Action item:
Please repeat the records below exactly, but only from the line that contains "Perfect for Kodaikanal" onward, ending with the last line.

Dataset records:
============================================================
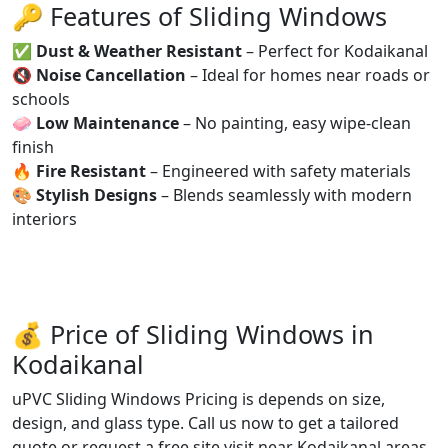
🔑 Features of Sliding Windows
✅
Dust & Weather Resistant
– Perfect for Kodaikanal
🔇
Noise Cancellation
– Ideal for homes near roads or
schools
🧼
Low Maintenance
– No painting, easy wipe-clean
finish
🔥
Fire Resistant
– Engineered with safety materials
🎨
Stylish Designs
– Blends seamlessly with modern
interiors
💰 Price of Sliding Windows in
Kodaikanal
uPVC Sliding Windows Pricing is depends on size,
design, and glass type. Call us now to get a tailored
quote or request a free site visit near Kodaikanal areas.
============================================================
Response area:
– Perfect for Kodaikanal
🔇
Noise Cancellation
– Ideal for homes near roads or
schools
🧼
Low Maintenance
– No painting, easy wipe-clean
finish
🔥
Fire Resistant
– Engineered with safety materials
🎨
Stylish Designs
– Blends seamlessly with modern
interiors
💰 Price of Sliding Windows in
Kodaikanal
uPVC Sliding Windows Pricing is depends on size,
design, and glass type. Call us now to get a tailored
quote or request a free site visit near Kodaikanal areas.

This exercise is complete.